Water-Resources Investigations Report 98-4179

Flow and Geochemistry Along shallow Ground- Water Flowpaths in an Agricultural Area in Southeastern Wisconsin

By David A. Saad and Donald C. Thorstenson

Abstract

Water-quality and geohydrologic data were collected from 19 monitor wells and a stream in an agricultural area in southeastern Wisconsin. These sites were located along a 2,700-ft transect from a local ground-water high to the stream. The transect is approximately parallel to the horizontal direction of ground-water flow at the water table. Most of the wells were installed in unconsolidated deposits at five locations along the transect and include an upgradient well nest, a midgradient well nest, a downgradient well nest, wells in the lowland area near the stream, and wells installed in the stream bottom. The data collected from this study site were used to describe the water quality and geohydrology of the area and to explain and model the variations in water chemistry along selected ground-water flowpaths.

Water samples from most wells and the stream were analyzed for major ions, nutrients, pesticides, dissolved organic carbon, aluminum, tritium, CFCs, 15N, 18O, and dissolved gases. Measurements of temperature, pH, specific conductance, and dissolved oxygen were made in the field. Concentrations of all dissolved constituents were below Wisconsin ground-water quality enforcement standards. The concentrations of both nitrate and ammonium in precipitation concentrated by evapotranspiration are roughly equal to the concentrations of either in the shallow ground waters. The nitrogen and oxygen isotope data, however, indicate that soil ammonium, ammonium fertilizer, and animal waste are possible nitrate sources. Concentrated precipitation can also supply dissolved sulfate to the shallow ground waters and may be a principal source of pesticides to the ground water. However, some input of dissolved chloride to the ground water from mineral or anthropogenic sources is necessary.

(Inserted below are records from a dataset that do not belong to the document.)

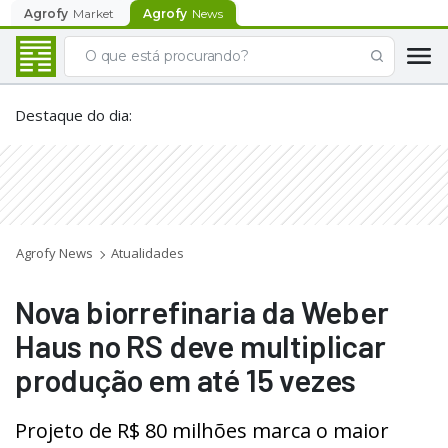
Agrofy
Market
Agrofy
News
Destaque do dia
:
Agrofy News
Atualidades
Nova biorrefinaria da Weber
Haus no RS deve multiplicar
produção em até 15 vezes
Projeto de R$ 80 milhões marca o maior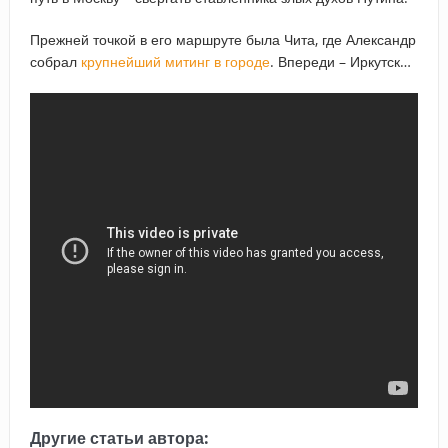
Прежней точкой в его маршруте была Чита, где Александр
собрал
крупнейший митинг в городе
. Впереди – Иркутск…
Другие статьи автора: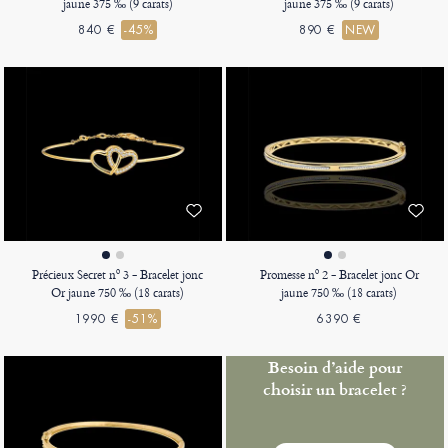
jaune 375 ‰ (9 carats)
jaune 375 ‰ (9 carats)
840 €
-45%
890 €
NEW
Précieux Secret nº 3 - Bracelet jonc
Promesse nº 2 - Bracelet jonc Or
Or jaune 750 ‰ (18 carats)
jaune 750 ‰ (18 carats)
1990 €
-51%
6390 €
Besoin d’aide pour
choisir un bracelet ?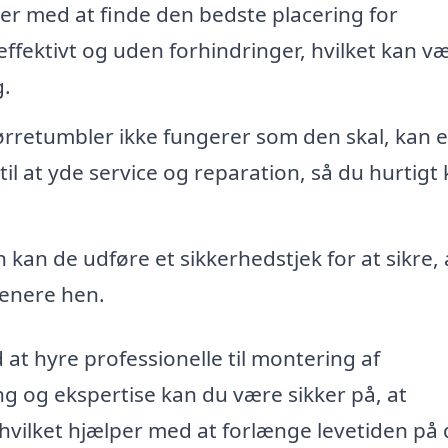
r med at finde den bedste placering for
ffektivt og uden forhindringer, hvilket kan v
g.
ørretumbler ikke fungerer som den skal, kan e
til at yde service og reparation, så du hurtigt 
n kan de udføre et sikkerhedstjek for at sikre, a
senere hen.
at hyre professionelle til montering af
g og ekspertise kan du være sikker på, at
, hvilket hjælper med at forlænge levetiden på 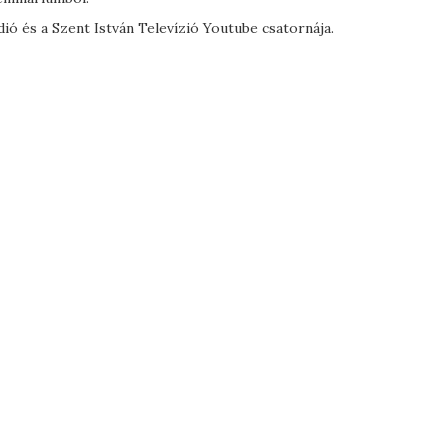
dió és a Szent István Televízió Youtube csatornája.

X-ray diffraction analyses of samples from 2 cores show the most abundant mineral to be dolomite, with subordinate quartz, microcline, and plagioclase, and minor amounts of mica, hornblende, and chlorite. Hydraulic conductivities determined from slug tests at selected wells range from 0.006 to 55 feet per day, with most values between 0.4 and 12 feet per day.

A cross-sectional ground-water flow model, representing the water-table flow system, was developed for the site and was used to identify possible ground-water flowpaths for geochemical modeling. The model was calibrated against measured water levels and was most sensitive to variation in recharge and hydraulic conductivity. The calibrated model shows that downward flow from shallow to deeper wells within a nest may occur at the upgradient and midgradient well nests, but that flow from each well nest travels beneath downgradient nests to the stream. Pathline and travel-time analysis performed on the calibrated flow-model output yielded travel times that range from 5.8 to 59 years with a recharge of 4 inches per yr. Recharge dates based on tritium and CFC concentrations range from pre-1955 to 1986 and are consistent with flowpaths and travel times in the calibrated flow model.

Changes in water quality along ground-water flowpaths were evaluated using the geochemical model PHREEQC. Geochemical mole balance models of shallow ground-water formation show that the principal reaction, by an order of magnitude, is dissolution of dolomite with CO2. Concentration factors in the mole-balance models range from 1 to 11, with most values between 5 and 10, which provides independent support for the concentration factor of 8 based on recharge estimates used in the flow model.

Ground water recharging at mid- and downgradient wells is oxic and contains dissolved nitrate, whereas the ground water discharging to the stream is anoxic and contains dissolved ammonium. Redox environments were defined at each well on the basis of relative concentrations of various dissolved redox-active species. Chemically permissible flowpaths inferred from the observed sequence of redox environments at well sites are consistent with flowpaths in the ground-water flow model. The transition from nitrate in recharging ground water to ammonium in ground water discharging to the stream suggests the possibility of nitrate reduction along the flowpath. None of the techniques employed in this study, however, were able to prove the occurrence of this reaction.